Figure 6.11 shows the results of living donor graft survival rates by donor relationship in a cohort of transplant recipients from 1988-2000. Results are expressed in terms of half-life survival. In fact, for kidney transplants reported to the UNOS Scientific Registry during a more recent era (1996-2000), the HLA mismatched living donor grafts had superior outcomes versus the 0-antigen mismatched cadaveric grafts (Fig. 6.12).

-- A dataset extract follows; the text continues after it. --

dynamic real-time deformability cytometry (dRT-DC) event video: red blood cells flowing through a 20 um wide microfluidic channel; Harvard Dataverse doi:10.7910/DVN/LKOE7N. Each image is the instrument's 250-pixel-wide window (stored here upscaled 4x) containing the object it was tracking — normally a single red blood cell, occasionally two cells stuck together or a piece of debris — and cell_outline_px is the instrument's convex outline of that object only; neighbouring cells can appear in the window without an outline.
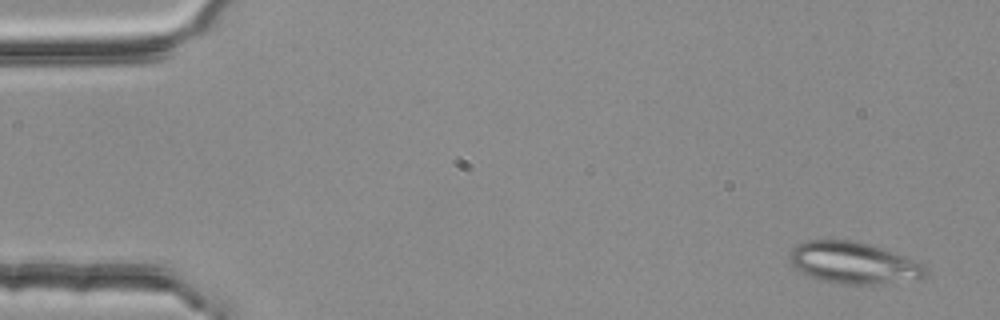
{"species": "common noctule bat (a hibernating species)", "species_latin": "Nyctalus noctula", "temperature_condition": "room temperature", "stored_images_in_passage": 3, "camera_frame_rate_fps": 3000, "um_per_image_px": 0.085, "animal": {"sex": "female", "body_mass_g": 25.1}, "frame": {"image": 1, "passage_image": 1, "time_ms": 0.0, "image_size_px": [1000, 320], "cell_outline_px": [[928, 276], [920, 280], [872, 284], [840, 284], [824, 280], [800, 272], [792, 264], [788, 256], [792, 248], [796, 244], [808, 240], [856, 240], [884, 248], [908, 256], [924, 264], [928, 268]], "centroid_in_image_um": [72.64, 22.33], "position_along_channel_um": 12.4, "area_um2": 33.58}}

This indicates that the health of kidney donor and recipient, the elective timing of the transplant, the short cold ischemia time, the immediate function of the graft, and other factors are very important determinants of outcome over and above HLA matching by itself. Within the cadaveric transplant group, collections of large numbers of cases show subtle differences in graft survival rates according to the degree of mismatching. Only kidneys from 0 HLA antigen mismatched cadaveric donors seem to confer a survival advantage over the longer-term (Table 6.12).

Effect of PRA level. It has been recognized that highly sensitized patients have relatively poorer outcome because of greater likelihood of graft loss from immu-nological causes. Table 6.13 shows outcomes in recipients stratified according to pre-transplant PRA level. The higher the PRA level the worse the outcome.

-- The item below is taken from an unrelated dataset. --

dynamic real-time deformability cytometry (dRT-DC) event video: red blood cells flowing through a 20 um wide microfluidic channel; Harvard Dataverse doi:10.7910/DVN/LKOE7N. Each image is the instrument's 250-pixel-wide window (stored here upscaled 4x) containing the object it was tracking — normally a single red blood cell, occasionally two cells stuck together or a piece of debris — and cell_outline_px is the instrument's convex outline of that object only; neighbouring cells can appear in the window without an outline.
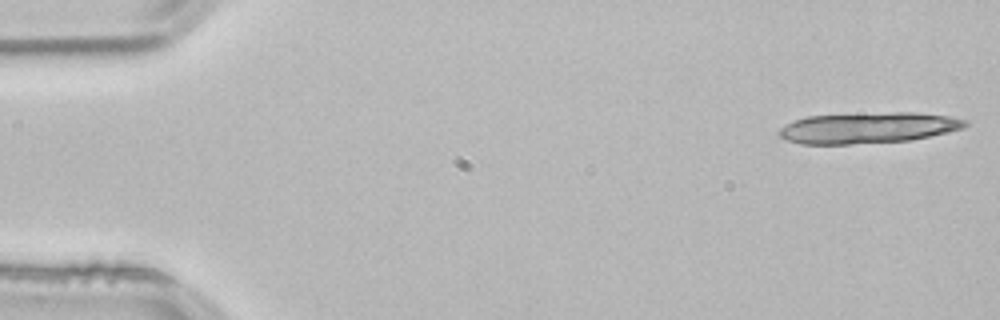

Effect of race. Recipient race has an impact on renal transplant outcome in both cadaver and living donor transplants. In general, the rate of graft loss in African Americian recipients, especially after the first year posttransplant, is nearly double compared to Caucasians and other ethnic groups (Fig. 6.13).

Fig. 6.12. Kidney allograft functional survival according to the donor relationship and HLA compatibility. (Reprinted with permission from: Clinical Transplants 2001, editor Cecka and Terasaki, Publisher UCLA Tissue Typing Laboratory, 2002).